First, we obain the Cats vs Dogs dataset.  We use the [tensorflow_datasets](https://www.tensorflow.org/datasets) library access this data. Any data can be used, **tensorflow_datasets** makes loading common datasets a simple process.

In [4]:
import tensorflow as tf
import tensorflow_datasets as tfds

BATCH_SIZE = 32
GPUS = ["GPU:0","GPU:1"]

def process(image, label):
    image = tf.image.resize(image, [299, 299]) / 255.0
    return image, label

strategy = tf.distribute.MirroredStrategy( GPUS )
print('Number of devices: %d' % strategy.num_replicas_in_sync)

batch_size = BATCH_SIZE * strategy.num_replicas_in_sync

dataset = tfds.load("cats_vs_dogs", split=tfds.Split.TRAIN, as_supervised=True)
dataset = dataset.map(process).shuffle(500).batch(batch_size)

INFO:tensorflow:Using MirroredStrategy with devices ('/job:localhost/replica:0/task:0/device:GPU:0', '/job:localhost/replica:0/task:0/device:GPU:1')


  from .autonotebook import tqdm as notebook_tqdm


Number of devices: 2


# Setup Distributed Training

Training with multiple GPUs is not much different than training with a single GPU.  Wrapping the model creation and compilation with a mirror strategy scope is all that is required.

In [None]:
import tensorflow as tf
import tensorflow_datasets as tfds
import time

# Nicely formatted time string
def hms_string(sec_elapsed):
    h = int(sec_elapsed / (60 * 60))
    m = int((sec_elapsed % (60 * 60)) / 60)

▶ **DATASET EXTRACT**
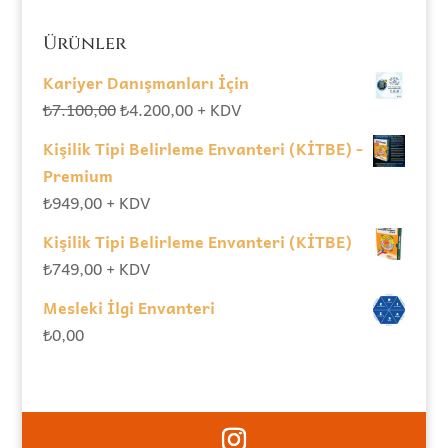
Ürünler
Kariyer Danışmanları İçin
Orijinal
Şu
₺
7.100,00
₺
4.200,00
+ KDV
fiyat:
andaki
Kişilik Tipi Belirleme Envanteri (KİTBE) -
₺7.100,00.
fiyat:
Premium
₺4.200,00.
₺
949,00
+ KDV
Kişilik Tipi Belirleme Envanteri (KİTBE)
₺
749,00
+ KDV
Mesleki İlgi Envanteri
₺
0,00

▶ **WHAT YOU WILL DO**
1. Reproduce the part of the multi-GPU training notebook starting at "BATCH_SIZE = 32" and ending at "dataset = dataset.map(process).shuffle(500).batch(batch_size)".
2. In the multi-GPU training notebook, shorten the paragraph that begins "Training with multiple GPUs" to a single sentence that keeps its main facts.
3. Extend the multi-GPU training notebook onward from its last line.
The records are separate material from the multi-GPU training notebook.

▶ **ANSWERS**
1.
BATCH_SIZE = 32
GPUS = ["GPU:0","GPU:1"]

def process(image, label):
    image = tf.image.resize(image, [299, 299]) / 255.0
    return image, label

strategy = tf.distribute.MirroredStrategy( GPUS )
print('Number of devices: %d' % strategy.num_replicas_in_sync)

batch_size = BATCH_SIZE * strategy.num_replicas_in_sync

dataset = tfds.load("cats_vs_dogs", split=tfds.Split.TRAIN, as_supervised=True)
dataset = dataset.map(process).shuffle(500).batch(batch_size)

2. Multi-GPU training is much like single-GPU training; the only change needed is to wrap model creation and compilation in a mirror strategy scope.

3.
    s = sec_elapsed % 60
    return "{}:{:>02}:{:>05.2f}".format(h, m, s)

EPOCHS = 5
LR = 0.001

tf.get_logger().setLevel('ERROR')

start = time.time()
with strategy.scope():
    model = tf.keras.applications.InceptionResNetV2(weights=None, classes=2)
    model.compile(
        optimizer=tf.keras.optimizers.Adam(learning_rate=LR),
        loss=tf.keras.losses.sparse_categorical_crossentropy,
        metrics=[tf.keras.metrics.sparse_categorical_accuracy]
    )

model.fit(dataset, epochs=EPOCHS)

elapsed = time.time()-start
print (f'Training time: {hms_string(elapsed)}')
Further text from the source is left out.